==== Extracto de página ====

Por Óscar Schiappa-Pietra
Un estudio del BID e IFES estima que la desconfianza de los empresarios, resultante de la dificultad para resolver controversias por medios judiciales o alterjudiciales, le cuesta al Perú entre US$ 65 millones y US$ 200 millones al año. A ello hay que agregar otros costos traducidos en vidas humanas, daños a la salud y a la propiedad, y pérdida de bienestar. Es decir, nuestra falta de capacidad para resolver conflictos nos priva de miles de aulas escolares, postas médicas y nuevos puestos de trabajo, empobrece la calidad de vida de todos, y desincentiva la realización de nuevas inversiones.
Existen diversos factores que explican esta situación. Destaca la falta de un sistema de justicia eficiente, equitativo y probo, a través del cual el Estado cumpla una de sus funciones básicas, que es la de proveer el servicio de resolver conflictos aplicando la ley a través de los jueces y las autoridades administrativas. A ello se agregan las asimetrías socioeconómicas y otras materias históricamente arrastradas, cuyos efectos son acentuados por la corrupción y el abuso. Estando el Estado capturado por intereses particulares, éste resulta incapaz de ser mediador imparcial en la cotidiana pugna de intereses contrapuestos. La ausencia de partidos políticos solventes que puedan actuar como vehículos de representación y de mediación social, es también otro elemento contribuyente. Estos factores hacen que tengamos en el Perú una cultura de conflicto polarizante, es decir, que en contraste con sociedades de otros países, incluso de algunos vecinos, exhibamos evidente inhabilidad para procesar constructiva y amigablemente las controversias.

==== Información de origen ====

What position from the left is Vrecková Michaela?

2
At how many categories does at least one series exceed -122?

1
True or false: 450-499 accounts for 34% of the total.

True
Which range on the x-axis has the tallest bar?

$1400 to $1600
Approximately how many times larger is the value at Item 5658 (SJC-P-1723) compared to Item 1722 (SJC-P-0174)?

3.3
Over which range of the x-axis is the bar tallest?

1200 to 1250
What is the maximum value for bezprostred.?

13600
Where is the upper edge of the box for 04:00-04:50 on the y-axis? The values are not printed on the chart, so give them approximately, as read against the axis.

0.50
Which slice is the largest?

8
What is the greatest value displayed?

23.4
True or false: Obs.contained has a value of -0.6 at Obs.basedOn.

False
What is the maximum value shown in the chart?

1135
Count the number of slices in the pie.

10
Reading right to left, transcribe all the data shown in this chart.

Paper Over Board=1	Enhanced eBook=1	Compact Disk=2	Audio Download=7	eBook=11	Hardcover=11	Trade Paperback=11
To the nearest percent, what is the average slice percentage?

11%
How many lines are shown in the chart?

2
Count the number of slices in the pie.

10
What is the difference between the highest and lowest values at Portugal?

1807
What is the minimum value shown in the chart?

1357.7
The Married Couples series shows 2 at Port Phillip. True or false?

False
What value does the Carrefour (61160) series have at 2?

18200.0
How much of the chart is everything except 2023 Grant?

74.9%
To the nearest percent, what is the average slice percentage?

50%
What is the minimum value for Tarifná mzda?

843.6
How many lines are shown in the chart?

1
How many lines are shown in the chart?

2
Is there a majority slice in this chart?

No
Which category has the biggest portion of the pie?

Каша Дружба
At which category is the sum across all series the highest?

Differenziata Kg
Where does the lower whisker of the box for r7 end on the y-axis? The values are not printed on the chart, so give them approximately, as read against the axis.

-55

====

## Tareas pendientes
1) Según el extracto, ¿cuánto le cuesta al Perú cada año la desconfianza de los empresarios?
2) Reproduce textualmente todo el pasaje del extracto, desde "Por Óscar Schiappa-Pietra" hasta "de nuevas inversiones.".

## Resultados de tareas
1) Entre US$ 65 millones y US$ 200 millones al año.

2)
Por Óscar Schiappa-Pietra
Un estudio del BID e IFES estima que la desconfianza de los empresarios, resultante de la dificultad para resolver controversias por medios judiciales o alterjudiciales, le cuesta al Perú entre US$ 65 millones y US$ 200 millones al año. A ello hay que agregar otros costos traducidos en vidas humanas, daños a la salud y a la propiedad, y pérdida de bienestar. Es decir, nuestra falta de capacidad para resolver conflictos nos priva de miles de aulas escolares, postas médicas y nuevos puestos de trabajo, empobrece la calidad de vida de todos, y desincentiva la realización de nuevas inversiones.